The Company provides non-GAAP measures for net income, operating income
and net income per share data as supplemental information regarding the
Company’s core business operational
performance. The Company believes that these non-GAAP financial measures
are useful to investors because they exclude certain non-operating or
non-recurring charges. The Company’s
management excludes these non-operating or non-recurring charges when it
internally evaluates the performance of the Company’s
business and makes operating decisions, including internal budgeting,
performance measurement and the calculation of bonuses and discretionary
compensation. In addition, these non-GAAP measures more closely reflect
the essential revenue generation activities of the Company and the
direct operating expenses (resulting in or from cash expenditures)

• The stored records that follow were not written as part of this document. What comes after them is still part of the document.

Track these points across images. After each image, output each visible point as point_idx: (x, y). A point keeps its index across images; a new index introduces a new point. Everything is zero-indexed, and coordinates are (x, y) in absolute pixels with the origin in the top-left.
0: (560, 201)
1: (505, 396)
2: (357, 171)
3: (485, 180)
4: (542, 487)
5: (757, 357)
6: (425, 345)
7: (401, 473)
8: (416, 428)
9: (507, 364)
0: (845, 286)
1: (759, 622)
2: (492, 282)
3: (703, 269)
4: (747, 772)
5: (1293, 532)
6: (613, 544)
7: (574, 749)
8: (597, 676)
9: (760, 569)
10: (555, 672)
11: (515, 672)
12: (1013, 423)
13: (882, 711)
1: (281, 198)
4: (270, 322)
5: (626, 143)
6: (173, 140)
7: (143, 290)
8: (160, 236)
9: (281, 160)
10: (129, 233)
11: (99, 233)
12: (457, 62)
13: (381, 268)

needed to perform these revenue generating activities. Accordingly,
management excludes amortization of acquired technology, stock-based
compensation related to employee stock options, amortization expense for
certain acquired intangible assets and one-time charges and gains.

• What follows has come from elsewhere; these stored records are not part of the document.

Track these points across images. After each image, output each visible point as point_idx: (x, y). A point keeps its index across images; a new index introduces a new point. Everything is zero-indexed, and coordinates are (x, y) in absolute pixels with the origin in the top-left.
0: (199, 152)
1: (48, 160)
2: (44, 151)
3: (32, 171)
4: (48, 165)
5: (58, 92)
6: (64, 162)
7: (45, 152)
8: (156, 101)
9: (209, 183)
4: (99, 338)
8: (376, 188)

The Company believes that providing the non-GAAP measures that
management uses is useful to investors for two primary reasons. First,
it provides a consistent basis for investors to understand the Company’s
financial performance on a trended basis across many historical periods,
particularly given the adoption of SFAS 123R at the beginning of fiscal
year 2006 and the changes it has introduced for calculating stock-based
compensation expenses relative to prior periods. Second, it allows
investors to evaluate the Company’s
performance using the same methodology and information as that used by
the Company’s management.
Non-GAAP measures are subject to material limitations as these measures
are not in accordance with, or a substitute for, US GAAP and therefore
the Company’s definition or interpretation
may be different from similar non-GAAP measures used by other companies
and independent financial analysts. However, the Company’s
management compensates for these limitations by providing the relevant
and detailed disclosure of the items excluded in the calculation of
non-GAAP net income and net income per share, which should be
supplementaly considered when evaluating the Company’s
results. In addition, items such as amortization expense for certain
intangible assets, stock compensation charges and one-time charges and
gains that are excluded from non-GAAP net income and earnings per share
can have a significant impact on earnings. Management compensates for
these limitations by evaluating the non-GAAP measure together with the
most directly comparable GAAP measure. The Company has historically
provided non-GAAP measures to investors to supplement its GAAP results
in order to help investors evaluate the company's core operating
performance the way management does.